Bu öfke ve saldırganlık, korku ve kuşku atmosferi, tıpkı bir bebeğin kendi duygularını ifade etmesinin engellenmesi ve özgürlüğe uyum talebinin kısıtlanması durumunda olduğu gibi insanın zihni ve bedeni arasında bir kopukluğa neden oluyor. Derinleşme ya da dikkatini toplama becerisi zayıflayan insan, duygusal yaşamının dağılması ve parçalanmasıyla zihin-beden bütünlüğünü kaybederek dış dünyayı olduğundan daha ürkütücü bir şekilde deneyimliyor. Bu ürkütücü dış dünya, insanın kendisini boş, bağlantısız ve anlamsız hissetmesine neden oluyor. Bağımlılıklar, öfke ve saldırganlık bu yüzden salgın haline gelmiş durumda. Korku ve güvensizliği körükleyerek güç elde eden politikacılar, gerçekleri çarpıtan ya da inkâr eden medya ve tabii ki herkesi gözetim altına alan ve özel hayatları şekillendirmek için topladık verileri kullanan büyük teknoloji şirketleri bu salgını yaydıkça yayıyor.

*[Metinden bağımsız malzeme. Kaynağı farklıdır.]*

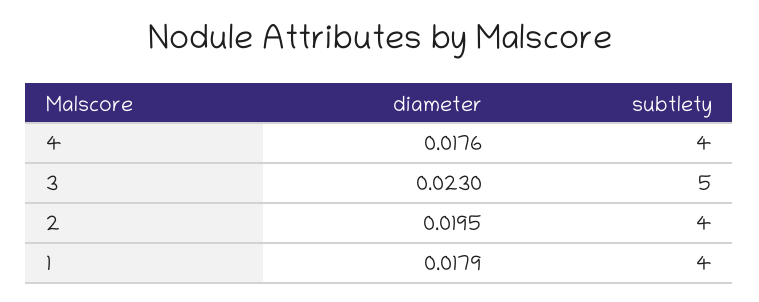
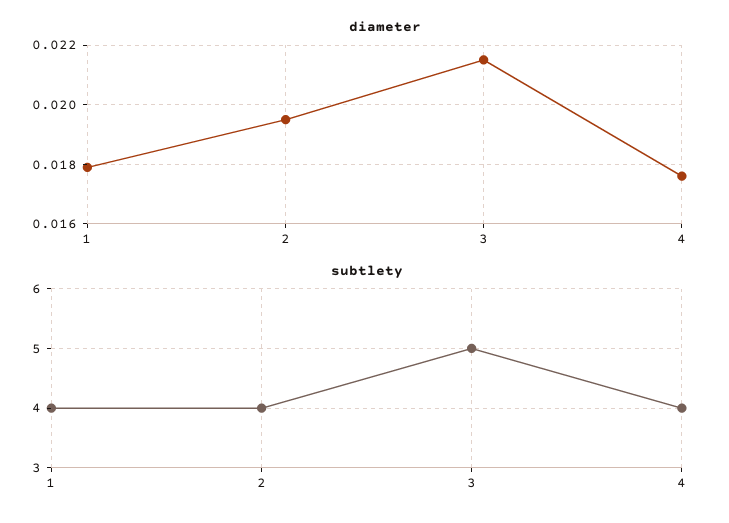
  {
    "diameter": {
      "4": 0.0176,
-     "3": 0.023,
+     "3": 0.0215,
      "2": 0.0195,
      "1": 0.0179
    },
    "subtlety": {
      "4": 4,
      "3": 5,
      "2": 4,
      "1": 4
    }
  }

Öfkeyi politik mücadelenin merkezine koyarak, başka bir biçimde yeniden sahiplenmek gerekiyor; bütün akışkan, kırılgan ve saldırgan hallerinden ayırıp, sevgiye ve adalete ulaşmanın bir aracına dönüştürerek.
Evet, kırılgan bir dünyadayız. Ama bu kırılganlık, aynı zamanda bir duyarlılık potansiyeli de taşıyor. Kendi öfkemizi anlamaya çalışmak, yalnızca kişisel değil, kolektif bir sorumluluk. Dünyaya yeniden inanmanın yolu, bu farkındalıktan geçiyor.